### SELECTED PASSAGE
• • • •

Web Posted on:

RECOMMENDING THE OPTIMAL SPEECH RECOGNITION SOLUTION

Kevin Price
Technology Specialist University of Missouri-Columbia
EMAIL: pricek@missouri.edu

The capabilities of speech recognition technology are developing at a remarkable pace. Speech recognition technologies that were only dreamed of a few years ago are now available for everyone at a reasonable cost. Due to how quickly speech recognition is being developed, it can be confusing on what makes up an optimal speech recognition solution. The Adaptive Computing Technology Center of the University of Missouri-Columbia keeps on the cutting edge of technologies available for people with disabilities and provides recommendations for successful implementation of speech recognition.

This paper is going to take an overview of speech recognition on personal computers as an aid for people with mobility impairments. It is going to explore the current state of speech recognition and try to give you insights into what it takes to implement this technology. Although the focus of this paper is on the benefits of speech recognition for users with mobility impairments, this paper will conclude by making some predictions of coming trends in speech recognition for users with a variety of disabilities including those with visual impairments and learning disabilities.

Speech recognition technology is different from many technologies that can assist users with disabilities. The driving force behind the growth of speech recognition is not the disability market but how everybody including professionals are embracing the capabilities of speech recognition. Doctors, lawyers, businessmen, and numerous other professionals are trying to find ways to record information using speech. These users want to eliminate the barriers of getting ideas down into an electronic format such as having to use a secretary or having to interpret one's own handwriting.

People with disabilities use the technology to overcome barriers, but the advantages of speech recognition are not convenience but out of necessity. Many people with disabilities who use the technology go from complete dependence on others, to having the independence necessary to complete their work hands-free. No longer is it necessary for the user to struggle with slow keyboard commands. The growth of speech recognition as a mainstream technology has both potential benefits and drawbacks for people with disabilities. Depending on the nature of an individual's disability or disabilities and the way the technology is implemented with that user, speech recognition may be the best solution leading to productivity or it could be a frustrating waste of the user's time.

• • • •

### SUPPLIED DATA
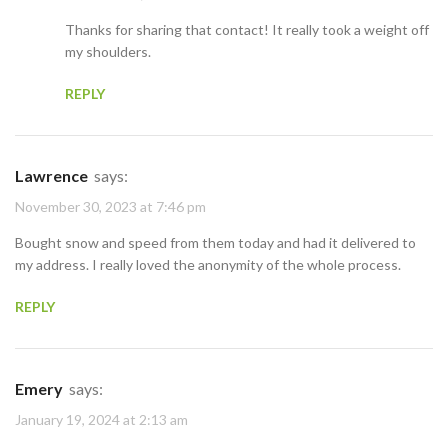
Thanks for sharing that contact! It really took a weight off
my shoulders.
REPLY
Lawrence
says:
November 30, 2023 at 7:46 pm
Bought snow and speed from them today and had it delivered to
my address. I really loved the anonymity of the whole process.
REPLY
Emery
says:
January 19, 2024 at 2:13 am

• • • •

### TASK DETAILS
Revise the speech recognition paper, starting with "The capabilities of speech recognition technology" and going on through "implementation of speech recognition.", so that "rapid" stands in place of "remarkable". The data is separate material and has no connection to the speech recognition paper.

### SOLUTION
The capabilities of speech recognition technology are developing at a rapid pace. Speech recognition technologies that were only dreamed of a few years ago are now available for everyone at a reasonable cost. Due to how quickly speech recognition is being developed, it can be confusing on what makes up an optimal speech recognition solution. The Adaptive Computing Technology Center of the University of Missouri-Columbia keeps on the cutting edge of technologies available for people with disabilities and provides recommendations for successful implementation of speech recognition.